Marika Hackman: « Covers »

C’est une histoire aussi vieille que le temps (actuel) : une ferveur induite par la quarantaine qui engendre un besoin incessant de créer. Mais avec le temps qui semble interminable vient une sorte de fardeau. Si vous donnez un clavier à une fille, elle va se trouver face à une quantité interminable de possibilités. On peut parier que ce n’est pas un sentiment inconnu, même pour ceux qui ne possèdent pas la force créative de la chanteuse et compositrice Marika Hackman. Parfois, vous avez tellement de choses à dire que l’idée de tenter d’articuler quoi que ce soit devient pratiquement impossible. 

Alors, comme la plupart des artistes, Hackman a rejoué ses morceaux de réconfort ; un peu de Radiohead, un peu d’Elliott Smith, dans un effort pour se forger un plus grand sens de l’inspiration. C’est alors que Hackman a eu une révélation : pourquoi ne pas simplement faire un album de reprises ?

Qu’ont donc en commun Grimes, Beyoncé et The Shins )? En général, pas grand chose. Mais avec les reprises, Hackman démonte une variété de morceaux uniques pour reconstruire un album cousu si serré qu’il est presque impossible de retrouver les coutures d’origine. C’est ce que l’on appelle donner à l’album le style Hackman d’antan.  

Et le flair de Hackman est réintroduit par le coproducteur David Wrench (Frank Ocean, The xx, Let’s Eat Grandma), l’esprit derrière son disque de 2019, Any Human Friend. Sur Covers Hackman déterre les racines de son premier album We Slept At Last. Comme son premier album, Covers est un album électro-folk tout en douceur. Mais à l’occasion, on entend des germes de cordes baroques et de guitare méditative.

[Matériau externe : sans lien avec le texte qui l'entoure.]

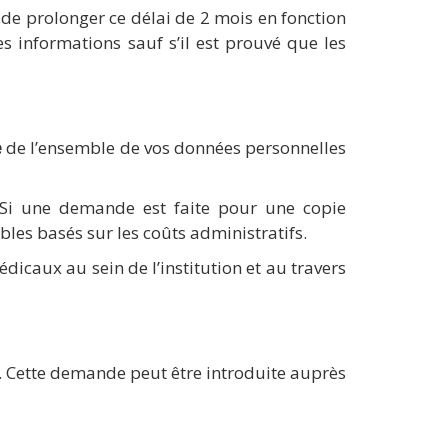
de prolonger ce délai de 2 mois en fonction
 informations sauf s’il est prouvé que les
e
de l’ensemble de vos données personnelles
. Si une demande est faite pour une copie
bles basés sur les coûts administratifs.
dicaux au sein de l’institution et au travers
r. Cette demande peut être introduite auprès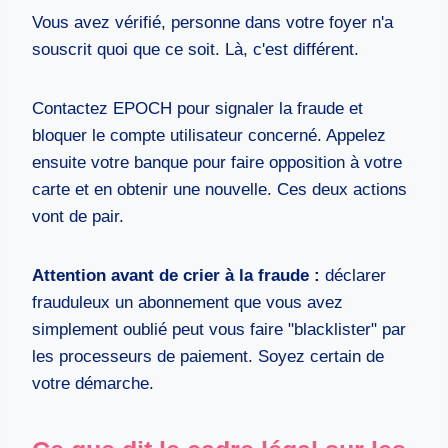
Vous avez vérifié, personne dans votre foyer n'a
souscrit quoi que ce soit. Là, c'est différent.
Contactez EPOCH pour signaler la fraude et
bloquer le compte utilisateur concerné. Appelez
ensuite votre banque pour faire opposition à votre
carte et en obtenir une nouvelle. Ces deux actions
vont de pair.
Attention avant de crier à la fraude :
déclarer
frauduleux un abonnement que vous avez
simplement oublié peut vous faire "blacklister" par
les processeurs de paiement. Soyez certain de
votre démarche.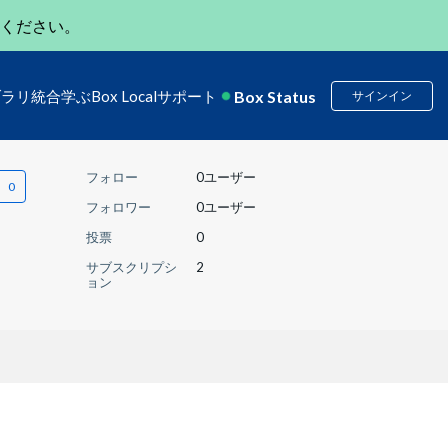
ください。
Box Status
ブラリ
統合
学ぶ
Box Local
サポート
サインイン
フォロー
0ユーザー
フォロワー
0ユーザー
投票
0
サブスクリプシ
2
ョン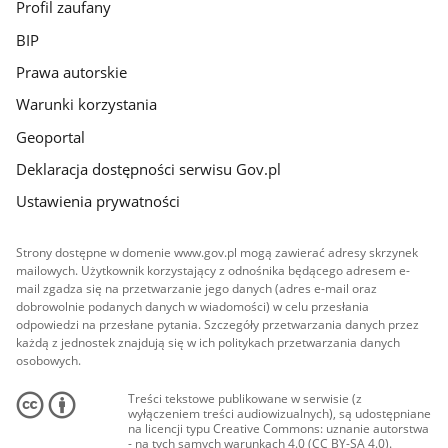
Profil zaufany
BIP
Prawa autorskie
Warunki korzystania
Geoportal
Deklaracja dostępności serwisu Gov.pl
Ustawienia prywatności
Strony dostępne w domenie www.gov.pl mogą zawierać adresy skrzynek
mailowych. Użytkownik korzystający z odnośnika będącego adresem e-
mail zgadza się na przetwarzanie jego danych (adres e-mail oraz
dobrowolnie podanych danych w wiadomości) w celu przesłania
odpowiedzi na przesłane pytania. Szczegóły przetwarzania danych przez
każdą z jednostek znajdują się w ich politykach przetwarzania danych
osobowych.
Treści tekstowe publikowane w serwisie (z
wyłączeniem treści audiowizualnych), są udostępniane
na licencji typu Creative Commons: uznanie autorstwa
- na tych samych warunkach 4.0 (CC BY-SA 4.0).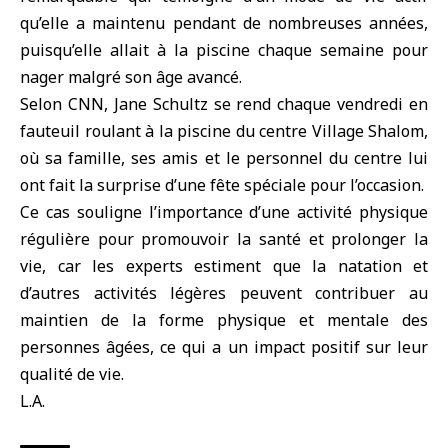
qu’elle a maintenu pendant de nombreuses années,
puisqu’elle allait à la piscine chaque semaine pour
nager malgré son âge avancé.
Selon CNN, Jane Schultz se rend chaque vendredi en
fauteuil roulant à la piscine du centre Village Shalom,
où sa famille, ses amis et le personnel du centre lui
ont fait la surprise d’une fête spéciale pour l’occasion.
Ce cas souligne l’importance d’une activité physique
régulière pour promouvoir la santé et prolonger la
vie, car les experts estiment que la natation et
d’autres activités légères peuvent contribuer au
maintien de la forme physique et mentale des
personnes âgées, ce qui a un impact positif sur leur
qualité de vie.
L.A.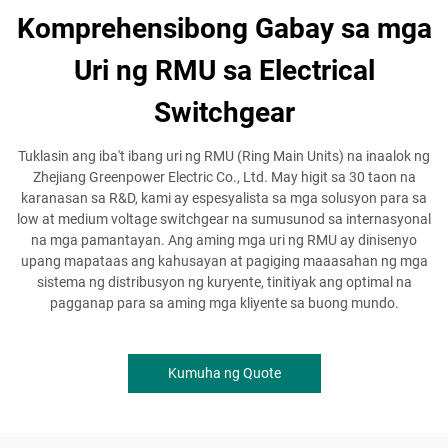
Komprehensibong Gabay sa mga
Uri ng RMU sa Electrical
Switchgear
Tuklasin ang iba't ibang uri ng RMU (Ring Main Units) na inaalok ng
Zhejiang Greenpower Electric Co., Ltd. May higit sa 30 taon na
karanasan sa R&D, kami ay espesyalista sa mga solusyon para sa
low at medium voltage switchgear na sumusunod sa internasyonal
na mga pamantayan. Ang aming mga uri ng RMU ay dinisenyo
upang mapataas ang kahusayan at pagiging maaasahan ng mga
sistema ng distribusyon ng kuryente, tinitiyak ang optimal na
pagganap para sa aming mga kliyente sa buong mundo.
Kumuha ng Quote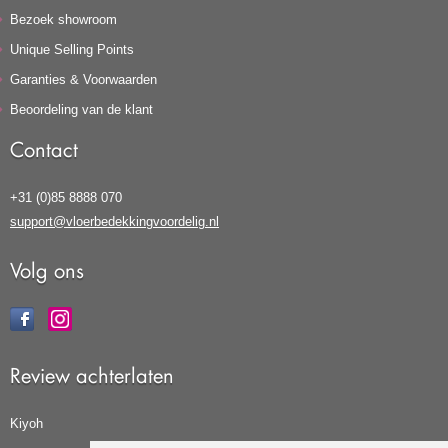
Bezoek showroom
Unique Selling Points
Garanties & Voorwaarden
Beoordeling van de klant
Contact
+31 (0)85 8888 070
support@vloerbedekkingvoordelig.nl
Volg ons
Review achterlaten
Kiyoh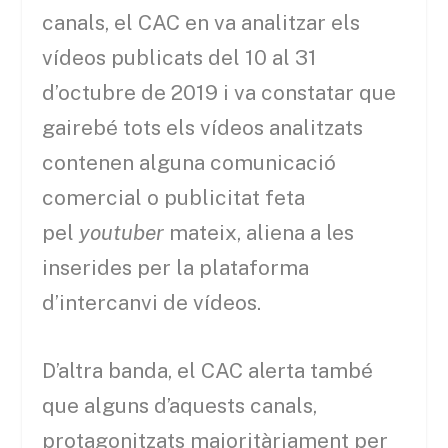
canals, el CAC en va analitzar els
vídeos publicats del 10 al 31
d’octubre de 2019 i va constatar que
gairebé tots els vídeos analitzats
contenen alguna comunicació
comercial o publicitat feta
pel
youtuber
mateix, aliena a les
inserides per la plataforma
d’intercanvi de vídeos.
D’altra banda, el CAC alerta també
que alguns d’aquests canals,
protagonitzats majoritàriament per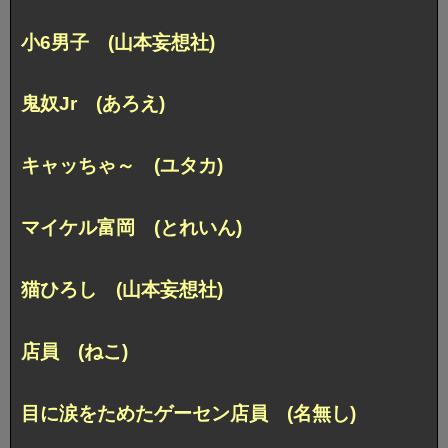
小6男子 (山本妄想社)
鬼奴Jr (あろえ)
キャッちゃ～ (ユタカ)
マイケル富岡 (とれいん)
猫ひろし (山本妄想社)
店員 (ねこ)
目に涙をためたゲーセン店員 (名無し)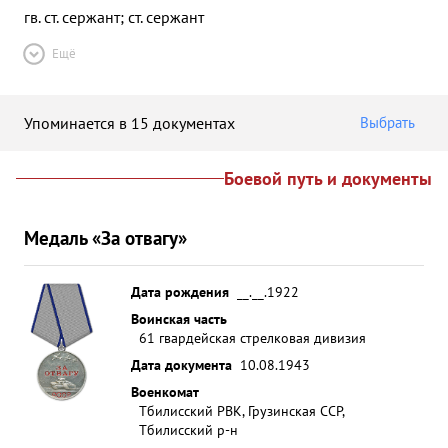
гв. ст. сержант; ст. сержант
Ещё
Упоминается в 15 документах
Выбрать
Боевой путь и документы
Медаль «За отвагу»
Дата рождения
__.__.1922
Воинская часть
61 гвардейская стрелковая дивизия
Дата документа
10.08.1943
Военкомат
Тбилисский РВК, Грузинская ССР,
Тбилисский р-н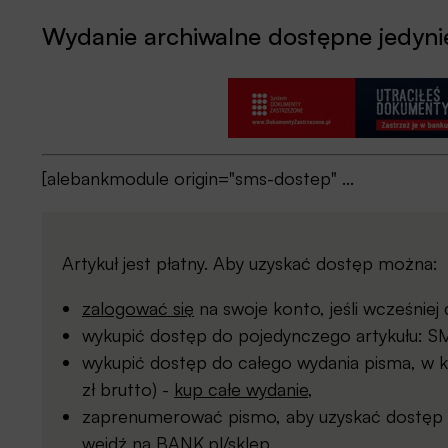
Wydanie archiwalne dostępne jedynie
[alebankmodule origin="sms-dostep" ...
Artykuł jest płatny. Aby uzyskać dostęp można:
zalogować się
na swoje konto, jeśli wcześnie
wykupić dostęp do pojedynczego artykułu: SMS
wykupić dostęp do całego wydania pisma, w kt
zł brutto) -
kup całe wydanie
,
zaprenumerować pismo, aby uzyskać dostęp d
wejdź na
BANK.pl/sklep
.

Avec Radiohead, “You Never Wash Up After Yourself”, l’avant-dernier morceau de l’EP du groupe en 1994, My Iron Lung, Hackman échange les gémissements de Thom Yorke et la berceuse de Jonny Greenwood contre une mélodie presque acapella. Les harmonies de réverbération rampent sur des tonalités douces et des synthés fantomatiques, tandis qu’un léger bourdonnement de mouche serpente tout au long du morceau, peut-être un clin d’œil aux thèmes en décomposition : “Everything is starting to die/The dust settles, the worms dig » (Tout commence à mourir/La poussière se dépose, les vers se mettent à creuser).

Un timbre d’appréhension et quelques coups de chapeau signalent alors le titres suivant : « Phantom Limb », de The Shins. Une fois de plus, Hackman se lave les mains du tempo original et interprète un arrangement de riffs de guitare original de The Shins qui sonne comme s’il pouvait être tiré de l’album de 2013 de Daughter, If You Leave, mais non sans quelques synthés. Tout comme les deux premiers morceaux, beaucoup de chansons de la pochette retirent une poignée de cloches et de sifflets de l’enregistrement original. Prenez par exemple « Realiti » de Grimes. A l’origine, Hackman, vêtue d’un costume de danseuse cyborgienne, se contente de chanter, sa voix étant l’attraction principale, en éclarant: “welcome to reality.”

Il y a quelques exceptions à la réimagination de Hackman.” Between the Bars” d’Elliott Smith suit la même mélodie de guitare, mais n’y ajoute qu’une touche de trémolo, faisant vaciller la voix de Hackman à côté d’un léger coup de caisse claire. Le dernier morceau, “All Night”, est tiré de l’album Lemonade de Beyoncé, acclamé par la critique. À un rythme plus lent, mais tout aussi assuré, Hackman utilise des voix superposées tout au long de la chanson, ce qui lui donne une mélodie plus émotive et écrasante. Surpasser Beyonce ? Jon pourrait dire que ce serait un exploit.

Tout cela dans le confort de la chambre de ses parents, Hackman nous donne un aperçu de sa playlist de quarantaine. Et, plus impressionnant encore, elle nous montre de façon tangible pourquoi ces chansons sont si spéciales, en les décomposant en leur essence et en les laissant parler d’elles-mêmes.